Friday, March 12, 2010

I'm sensing something odd here

This is pretty strange stuff.

Physorg.com:

Harnessing Our Sensory Superpowers

March 12, 2010

(PhysOrg.com) -- New research in perceptual psychology and brain science is revealing that our senses pick up information about the world that we thought was only available to other species, Lawrence Rosenblum, UCR professor of psychology, writes in a new book.

Blind mountain bikers use echolocation to hear rocks in the trail. A connoisseur sniffs out the world’s most expensive cup of coffee. An artist whose sight disappeared as a young man paints and chooses his colors by touch.
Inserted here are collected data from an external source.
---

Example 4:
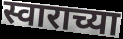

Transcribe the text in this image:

स्वाराच्या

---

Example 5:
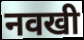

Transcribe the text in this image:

नवखी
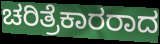
ಚರಿತ್ರೆಕಾರರಾದ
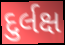
દુર્લક્ષ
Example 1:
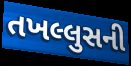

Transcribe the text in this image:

તખલ્લુસની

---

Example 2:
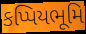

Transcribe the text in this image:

કપ્પિયભૂમિ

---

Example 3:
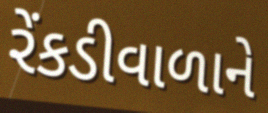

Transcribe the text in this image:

રેંકડીવાળાને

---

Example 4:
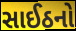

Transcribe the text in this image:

સાઈઠનો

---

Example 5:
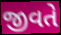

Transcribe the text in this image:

જીવતે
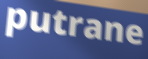
putrane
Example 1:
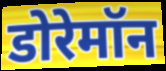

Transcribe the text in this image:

डोरेमॉन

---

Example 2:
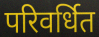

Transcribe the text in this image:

परिवर्धित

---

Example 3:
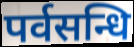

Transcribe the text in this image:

पर्वसन्धि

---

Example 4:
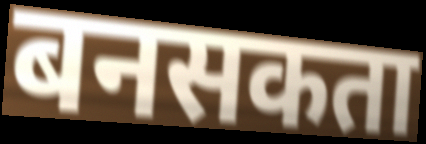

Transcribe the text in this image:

बनसकता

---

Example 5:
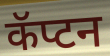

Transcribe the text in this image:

कॅप्टन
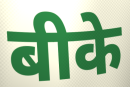
बीके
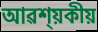
আৱশ্য়কীয়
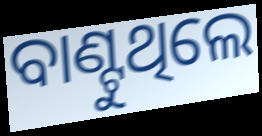
ବାଣ୍ଟୁଥିଲେ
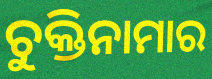
ଚୁକ୍ତିନାମାର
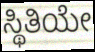
ಸ್ಥಿತಿಯೇ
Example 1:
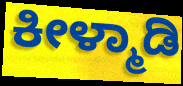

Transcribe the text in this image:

ಕೀಳ್ಮಾಡಿ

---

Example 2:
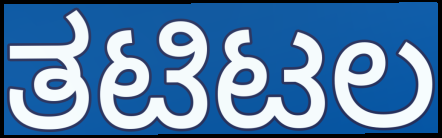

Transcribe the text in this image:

ತಟಿಟಲ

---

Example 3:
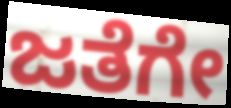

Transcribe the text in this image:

ಜತೆಗೇ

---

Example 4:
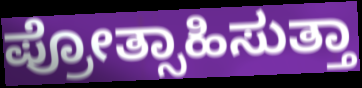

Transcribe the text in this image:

ಪ್ರೋತ್ಸಾಹಿಸುತ್ತಾ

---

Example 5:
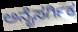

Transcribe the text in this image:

ಅನೈಸರ್ಗಿಕ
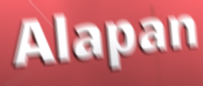
Alapan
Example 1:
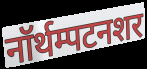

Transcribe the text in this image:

नॉर्थम्पटनशर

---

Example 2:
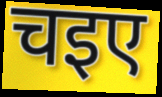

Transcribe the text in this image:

चइए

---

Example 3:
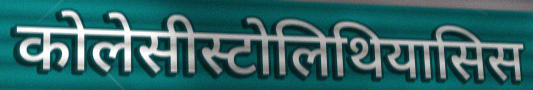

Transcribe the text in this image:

कोलेसीस्टोलिथियासिस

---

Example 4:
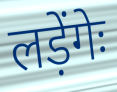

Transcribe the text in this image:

लड़ेंगेः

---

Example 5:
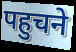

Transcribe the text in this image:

पहुचने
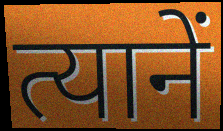
त्यानें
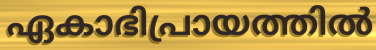
ഏകാഭിപ്രായത്തിൽ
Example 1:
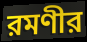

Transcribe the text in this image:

রমণীর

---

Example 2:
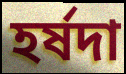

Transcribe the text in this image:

হর্ষদা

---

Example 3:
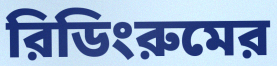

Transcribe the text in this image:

রিডিংরুমের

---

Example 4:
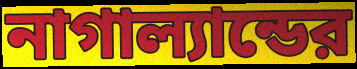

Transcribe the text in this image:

নাগাল্যান্ডের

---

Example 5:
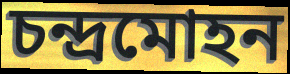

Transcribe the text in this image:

চন্দ্রমোহন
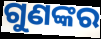
ଗୁଣଙ୍କର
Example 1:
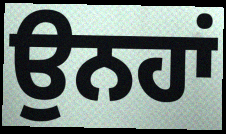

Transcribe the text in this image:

ਉਨਹਾਂ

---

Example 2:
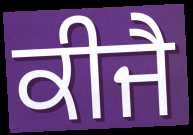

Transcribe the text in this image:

ਕੀਜੈ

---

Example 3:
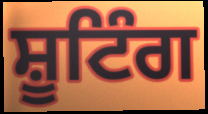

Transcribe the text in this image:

ਸ਼ੂਟਿੰਗ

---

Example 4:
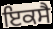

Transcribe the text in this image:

ਇਕਸੈ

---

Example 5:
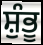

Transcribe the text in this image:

ਸ਼ੁੰਭੂ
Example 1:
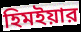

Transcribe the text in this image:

হিমইয়ার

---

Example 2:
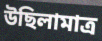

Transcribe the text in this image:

উছিলামাত্র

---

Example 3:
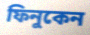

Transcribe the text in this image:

ফিনুকেন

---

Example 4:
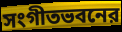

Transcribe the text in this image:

সংগীতভবনের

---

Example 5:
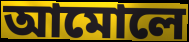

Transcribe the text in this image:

আমোলে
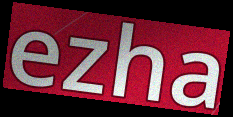
ezha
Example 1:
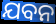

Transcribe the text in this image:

ଯବନ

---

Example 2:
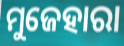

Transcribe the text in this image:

ମୁଜେହାରା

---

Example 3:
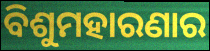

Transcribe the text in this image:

New research in perceptual psychology and brain science is revealing that our senses pick up information about the world that we thought was only available to other species, Lawrence Rosenblum, professor of psychology at the University of California, Riverside, writes in a new book, “See What I’m Saying: The Extraordinary Powers of Our Five Senses” (Norton, 2010), published this month.
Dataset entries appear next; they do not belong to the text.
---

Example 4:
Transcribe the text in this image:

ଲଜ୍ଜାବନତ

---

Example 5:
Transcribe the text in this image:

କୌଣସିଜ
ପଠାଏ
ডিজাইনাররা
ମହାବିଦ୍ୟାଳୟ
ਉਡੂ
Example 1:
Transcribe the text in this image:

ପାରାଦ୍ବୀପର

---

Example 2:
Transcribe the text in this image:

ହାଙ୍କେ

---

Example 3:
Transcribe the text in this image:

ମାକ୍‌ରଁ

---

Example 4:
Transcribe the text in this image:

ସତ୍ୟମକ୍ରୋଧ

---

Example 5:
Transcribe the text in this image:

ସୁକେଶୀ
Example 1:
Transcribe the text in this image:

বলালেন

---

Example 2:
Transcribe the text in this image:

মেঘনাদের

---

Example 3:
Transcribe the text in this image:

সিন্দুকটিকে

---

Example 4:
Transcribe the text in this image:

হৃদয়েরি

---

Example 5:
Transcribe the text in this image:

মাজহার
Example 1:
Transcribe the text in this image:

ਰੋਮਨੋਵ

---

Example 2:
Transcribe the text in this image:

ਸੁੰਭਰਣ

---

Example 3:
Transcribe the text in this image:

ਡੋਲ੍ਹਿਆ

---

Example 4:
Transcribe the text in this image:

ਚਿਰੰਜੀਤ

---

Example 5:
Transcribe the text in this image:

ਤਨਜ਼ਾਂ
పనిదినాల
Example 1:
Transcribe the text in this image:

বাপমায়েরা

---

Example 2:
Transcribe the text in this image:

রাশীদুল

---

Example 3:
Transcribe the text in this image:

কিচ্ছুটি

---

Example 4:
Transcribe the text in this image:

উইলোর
“We have hidden sensory channels we’re using all the time. This enables us to perceive things, often without awareness of where we get the information,” Rosenblum says. His 350-page book is aimed at getting people interested in new research on the senses. He uses numerous examples of people who have strengthened sight, hearing, smell, taste or touch - such as blind baseball players and a sommelier who can taste the vintage of a fine wine - to explain how the brain uses multiple senses and the subtlest information to perceive the world, and suggests ways to further develop those senses.

Brain-imaging and other tools have enabled researchers in the last decade to discover that the human brain is capable of changing its structure and organization - a process called neuroplasticity - as it is influenced by experience.

“It turns out that vacant areas of the are co-opted, and this can happen if you’re blindfolded for only 90 minutes,” he says. Removing sight as a sensory power can quickly enhance the senses of hearing, and even smell, for example.

Still, even without sensory loss, we already accomplish many of these exotic sensory skills. “We all have an onboard sonar system and a type of absolute pitch; and we all can perceive speech from seeing and even touching faces,” Rosenblum writes in “See What I’m Saying.” “What’s more, we engage many of these skills all day long. What largely distinguishes the expert perceiver from the rest of us is the same thing that gets us from here to Carnegie Hall: practice.”

Rosenblum has spent two decades studying multisensory perception, lipreading and hearing. His research has been supported by the National Science Foundation and the National Institutes of Health. He is internationally known for his research on risks the inaudibility of hybrid cars pose for blind and other pedestrians.

More information: http://www.psychology.ucr.edu/faculty/rosenblum/index.html

Provided by University of California, Riverside

Here's an older study from the same guy. Fascinating stuff:

Lip-read me now, hear me better later

April 12, 2007

Experience hearing a person's voice allows us to more easily hear what they are saying. Now research by UC Riverside psychology Professor Lawrence D. Rosenblum and graduate students Rachel M. Miller and Kauyumari Sanchez has shown that experience seeing a person's face also makes it easier to hear them.

Rosenblum’s paper, “Lip-Read Me Now, Hear Me Better Later: Crossmodal Transfer of Talker Familiarity Effects,” will appear in the May issue of the journal Psychological Science, published by the Association for Psychological Science.

Sixty college undergraduates were asked to lip-read sentences from a silent videotape of a talker's face. These subjects all had normal hearing and vision and had no formal lip reading experience.

After an hour of lip reading, the students were asked to listen to sentences heard against a background of noise and to identify as many words as they could. Half of the students heard sentences from the same talker they had just lip-read, while the other half heard sentences by a new talker. The undergraduates who lip-read and heard speech from the same talker were better at identifying the noisy sentences than those who lip-read from one talker and heard speech from another.

These findings suggest that when we watch a person speak, we become familiar with characteristics of their speaking style which also are present in the sound of their speech. This allows talker familiarity to be transferred from lip reading to listening, thereby making a talker easier to hear. These results have implications for individuals with hearing impairments as well as for brain lesion patients, Rosenblum said.